Kaybolan özgürlük mü imtiyaz mı?
İkincisi, Yayla’nın özgürlük ihlaline engel olarak gösterdiği mesnetler gerçeklerle uyuşmuyor. Bize göre, gerçekler Yayla’nın savunularını çürütüyor. Çünkü, sağlık reformu devlet tarafından hekimlere tanınan abartılı imtiyazları sınırlandırıp, sağlık hizmetlerinden yararlananların özgürlüğünü genişletiyor. Nitekim sağlık reformunu yaygın olarak liberalizm karşıtı çevreler eleştiriyor. Liberalizm karşıtları, sağlıkta artan özel sektör payını, döner sermaye uygulamasını ve devlet hastanelerin özerkleşmesini neo-liberallikle yaftalayıp karalıyorlar. Hal böyleyken, Atilla Yayla’nın savunuları şaşkınlık uyandırıyor. Özel muayenehanecilik, meslek seçme ve onu serbest şekilde icra etme özgürlüğü bağlamında mutlaka tartışılmalıdır. Ama soruyu doğru sormak lazım: Sağlıkta dönüşüm projesi acaba hekimlerin meslek özgürlüklerini mi, yoksa imtiyazlarını mı daraltıyor? Cari yasalara göre, devletin belirlediği standartlar dışında hekimlik lisansı almanız, muayene etmeniz ve ilaç yazmanız mümkün değildir. Bir hekimin yanında çalışarak belli liyakate ulaşmış bir hemşire veya sağlık görevlisi, hekimlik lisansı alabilir mi? Kendini yetiştirmiş bir eczacı ilaç yazabilir mi? Mevcut yasalar, geleneksel dişçilerin, sınıkçıların, alternatif tıpçıların ve şifacıların hekim lisansı alması ve hekimlik yapmasını suç sayıyor. Öyle ki, bir hekim kendi çabalarıyla öğrendiği alternatif tıbbi yöntemleri hastasına uygulaması ve şifalı otlardan ilaç yazması durumunda hekimlik lisansını kaybedebilir. Öte yandan, standardize edilmiş bir yöntem ve ilacın sonuçları ölümcül bile olsa bunun adı iş kazası ve eğitim zayiatı oluyor.
= = = = = = =
▶ _Çalışmanın kapsamı_: Sağlık reformu üzerine olan bu metinde yazar, gerçeklerin Yayla'nın savunularını çürüttüğünü hangi gerekçeyle söylüyor? Bir ile üç cümle arasında açıklayın.

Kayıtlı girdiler
= = = = = = =
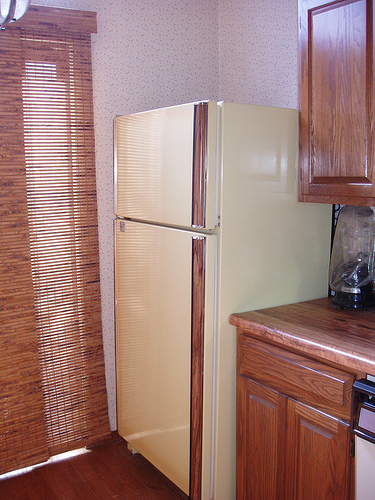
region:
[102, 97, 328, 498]
light yellow fridge with wood trim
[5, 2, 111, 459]
brown wooden blinds covering window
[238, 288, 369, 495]
brown cabinet beside fridge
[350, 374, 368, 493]
edge of black and white dishwasher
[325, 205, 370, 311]
black blending sitting on counter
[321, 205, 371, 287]
plastic bag over blender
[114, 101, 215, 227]
door for freezer compartment of fridge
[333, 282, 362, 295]
silver buttons on blender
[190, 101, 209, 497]
wooden trim on fridge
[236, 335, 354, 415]
drawer over two cabinet doors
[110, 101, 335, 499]
A cream colored refrigerator.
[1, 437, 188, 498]
Brown hardwood floors.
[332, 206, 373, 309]
A black blender.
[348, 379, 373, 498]
Part of a dishwasher.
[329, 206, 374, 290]
A plastic bag covering a blender.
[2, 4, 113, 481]
Brown long wooden blinds.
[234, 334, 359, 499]
Wooden cabinets under the countertop.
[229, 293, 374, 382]
A brown wooden countertop.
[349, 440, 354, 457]
A dark colored door hinge.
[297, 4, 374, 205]
A wooden cabinet over the countertop.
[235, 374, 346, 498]
two doors on brown cabinets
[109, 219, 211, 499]
door to fridge with brown trim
= = = = = = =
▶ _Çözüm_: Yazara göre sağlık reformu, devletin hekimlere tanıdığı abartılı imtiyazları sınırlandırıyor. Aynı zamanda sağlık hizmetlerinden yararlananların özgürlüğünü genişletiyor. Bu yüzden reform özgürlüğü ihlal etmiyor, aksine onu artırıyor.